Elle s'en voulait de faire si peu preuve de courage, elle à qui on avait enseigné d'accueillir la mort avec sérénité, mais elle défiait ses Maîtres d'en faire autant.
Le cœur battant à tout rompre, pompant désespérément la vie, Selene gravit les marches de bois qui menait à la potence d'un pas lourd.
Elle se sentit alors extrêmement seule, debout sur une trappe branlante, exposée à moitié nue à la vue de tous ceux qui allait se délecter de son agonie. Quelques personnes s'étaient rassemblées dans l'arène antique et attendaient le spectacle ; certains même grignotaient des fruits ou des morceaux de pain.
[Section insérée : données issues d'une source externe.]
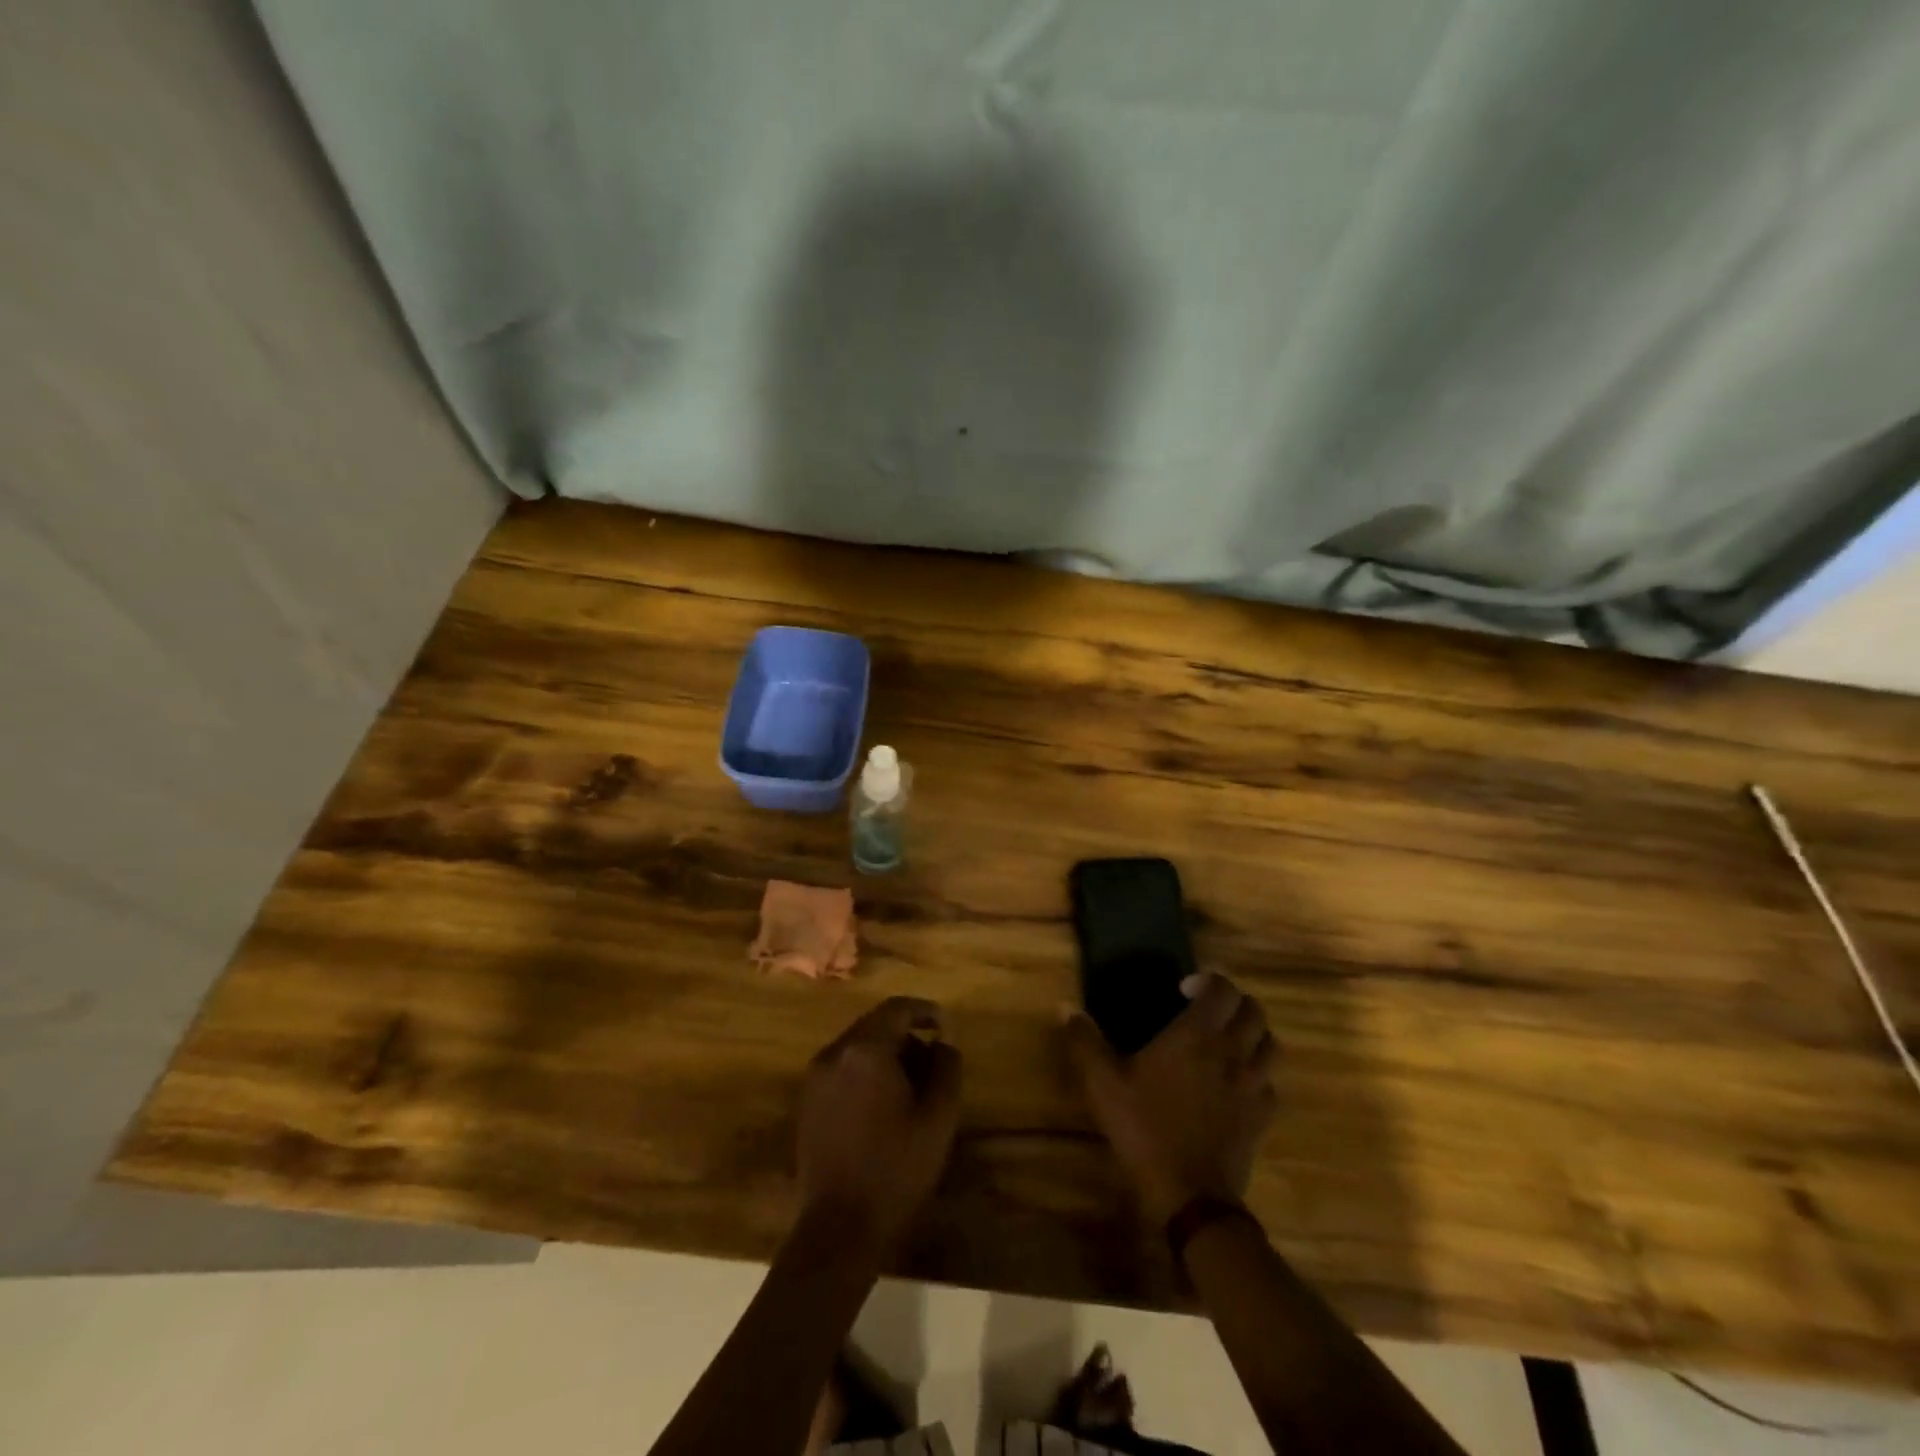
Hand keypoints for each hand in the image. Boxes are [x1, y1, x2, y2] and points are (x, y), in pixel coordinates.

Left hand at [796, 997, 962, 1253]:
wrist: (838, 1229)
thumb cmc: (895, 1170)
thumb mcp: (938, 1119)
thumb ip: (946, 1068)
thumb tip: (943, 1044)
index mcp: (865, 1050)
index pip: (897, 1009)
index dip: (924, 1011)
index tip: (945, 1026)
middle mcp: (834, 1053)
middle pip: (875, 1025)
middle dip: (906, 1035)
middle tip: (933, 1060)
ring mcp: (815, 1078)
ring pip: (857, 1048)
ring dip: (885, 1055)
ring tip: (911, 1086)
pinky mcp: (807, 1103)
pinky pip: (842, 1070)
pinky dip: (865, 1073)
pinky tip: (883, 1105)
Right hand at [1063, 972, 1277, 1224]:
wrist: (1190, 1196)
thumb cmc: (1145, 1129)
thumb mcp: (1103, 1084)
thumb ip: (1085, 1042)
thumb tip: (1066, 1008)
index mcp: (1197, 1035)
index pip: (1223, 989)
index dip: (1208, 981)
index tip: (1183, 990)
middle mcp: (1233, 1052)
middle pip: (1253, 1010)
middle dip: (1233, 1002)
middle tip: (1207, 1011)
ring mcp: (1254, 1085)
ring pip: (1270, 1043)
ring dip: (1252, 1034)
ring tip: (1227, 1042)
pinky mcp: (1263, 1116)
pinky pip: (1270, 1082)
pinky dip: (1258, 1073)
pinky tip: (1236, 1084)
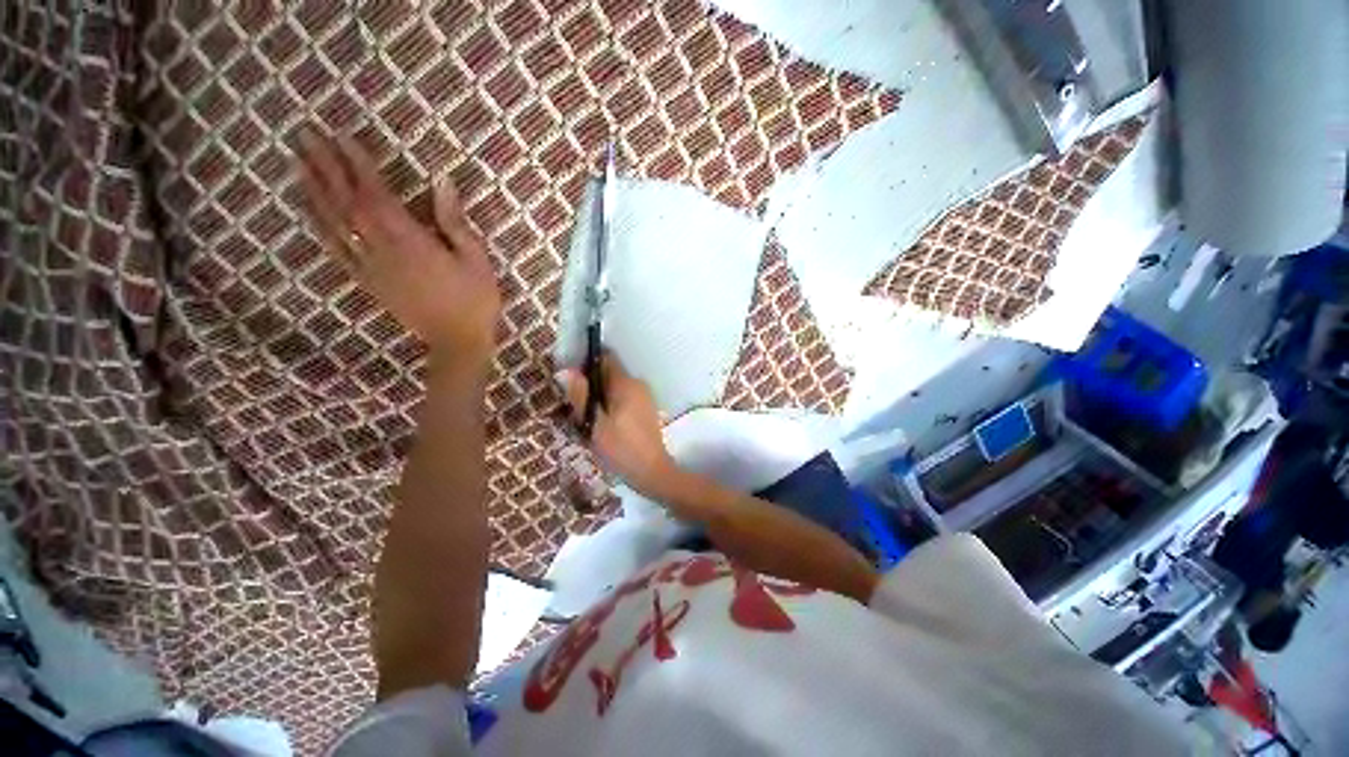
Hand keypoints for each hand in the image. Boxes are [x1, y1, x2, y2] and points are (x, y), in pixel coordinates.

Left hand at [296, 130, 500, 367]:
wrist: (458, 340)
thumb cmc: (475, 299)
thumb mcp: (477, 259)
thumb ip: (456, 221)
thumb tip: (441, 181)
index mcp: (412, 242)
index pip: (376, 195)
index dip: (358, 164)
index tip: (341, 135)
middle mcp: (383, 250)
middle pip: (347, 203)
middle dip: (326, 167)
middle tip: (306, 135)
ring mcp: (370, 267)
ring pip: (334, 223)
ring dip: (314, 190)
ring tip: (298, 162)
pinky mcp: (367, 282)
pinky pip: (336, 250)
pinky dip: (319, 226)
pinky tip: (310, 209)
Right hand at [559, 354, 680, 497]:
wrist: (652, 471)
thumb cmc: (621, 448)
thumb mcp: (594, 424)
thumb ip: (581, 396)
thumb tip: (567, 370)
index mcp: (626, 384)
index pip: (606, 358)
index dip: (587, 364)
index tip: (572, 379)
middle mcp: (637, 384)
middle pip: (609, 373)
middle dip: (591, 384)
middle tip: (575, 406)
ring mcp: (644, 396)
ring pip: (615, 387)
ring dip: (600, 397)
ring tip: (587, 419)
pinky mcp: (646, 409)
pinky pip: (624, 398)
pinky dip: (611, 405)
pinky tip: (603, 425)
Cesare commença un discours destiné à attiser la haine du peuple pour les Assassins, « ces criminels sanguinaires qu'il convenait d'éliminer jusqu'au dernier ». Mais Selene n'écoutait pas. Les battements de son cœur désemparé résonnaient jusque dans son crâne. Elle eut alors une pensée pour son père : elle allait connaître le même sort que lui.
« Qu'elles furent ses dernières pensées alors qu'il était à ma place ? » se demanda-t-elle. Était-il parti seul, lui aussi, exposé comme un animal devant un public pervers ? Avait-il affronté la mort avec hardiesse, ou bien avait-il tremblé comme un enfant ?
Cesare ordonna au bourreau d'ouvrir la trappe.